Даша теперь поняла, почему Натали закрыла лицо руками. Смотреть на это зрелище было тяжело, почти невыносимо. И Даша тоже прижала ладошки к глазам и тихо застонала: «Ой, ой, не могу!»
— Извините меня за то, что я причинила вам столько страданий? — совсем разволновалась Натали, а как известно, когда она сильно волновалась, то переходила на другой язык, которым владела так же, как и русским. — Извините меня. Пойдёмте скорей на воздух.

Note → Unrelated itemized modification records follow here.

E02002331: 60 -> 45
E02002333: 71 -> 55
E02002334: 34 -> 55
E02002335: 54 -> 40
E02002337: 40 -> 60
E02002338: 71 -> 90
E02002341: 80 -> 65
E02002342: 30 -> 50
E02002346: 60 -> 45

И они беспрепятственно выбрались из дома профессора Моша Терпина. И сразу следом за ними из парадного кто-то выскочил и помчался по улице. Это был Валтазар. Он спешил домой в лютой ярости от горя и несправедливости судьбы и людей.

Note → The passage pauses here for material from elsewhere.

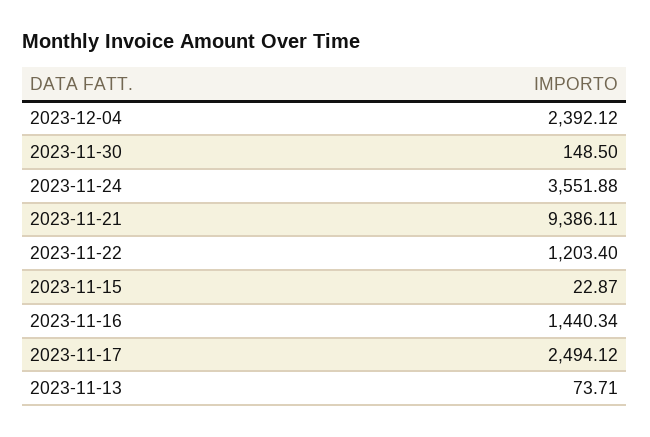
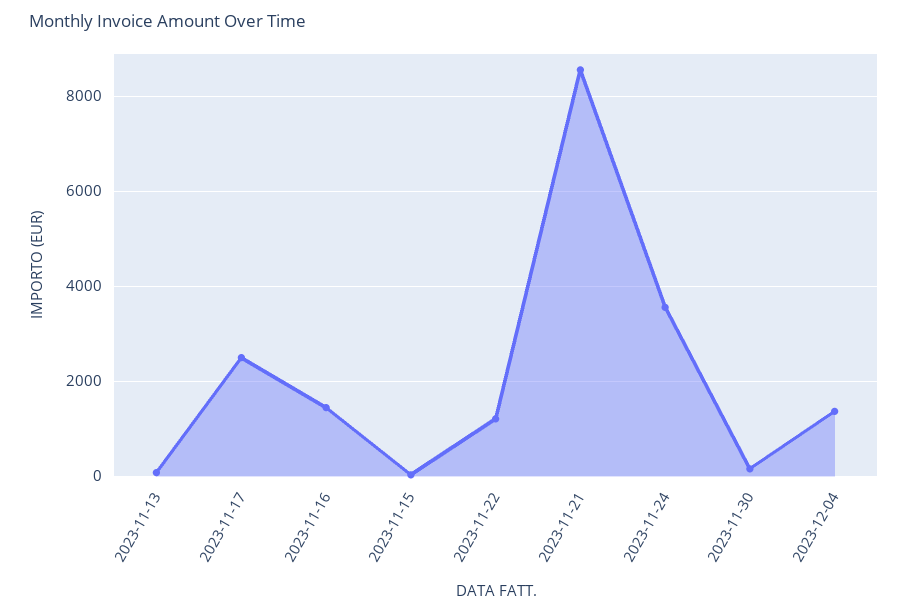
2023-12-04: 2392.12 -> 1400
2023-11-21: 9386.11 -> 8600

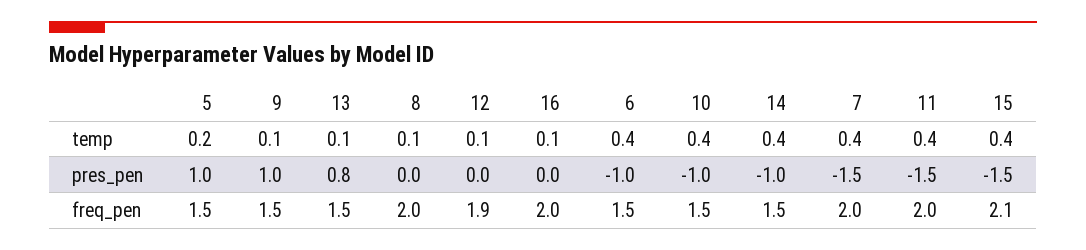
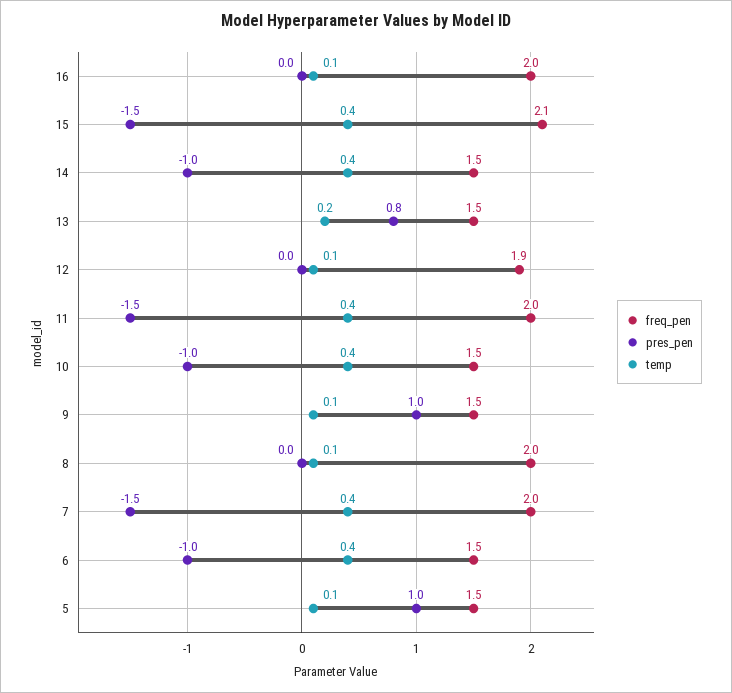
temp, 5: 0.2 -> 0.1
temp, 13: 0.1 -> 0.2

Дети, проводив взглядом несчастного поэта, огляделись. Они стояли на булыжной мостовой старинной улицы средневекового немецкого городка. Все четверо потихоньку зашагали по блестящим после дождя булыжникам.
Во время прогулки Натали рассказала детям о крошке Цахесе и Валтазаре.
«У бедной крестьянки родился необычайно уродливый ребёнок, которого назвали крошка Цахес. Однажды эту крестьянку с малышом-сыном встретила в лесу фея Розабельверда… Бедная женщина так устала, собирая хворост, что крепко уснула, а крошка Цахес валялся рядом на траве. Фея была потрясена убогим видом несчастного малыша и ей захотелось его чем-то одарить. Фея Розабельверда была очень доброй и красивой.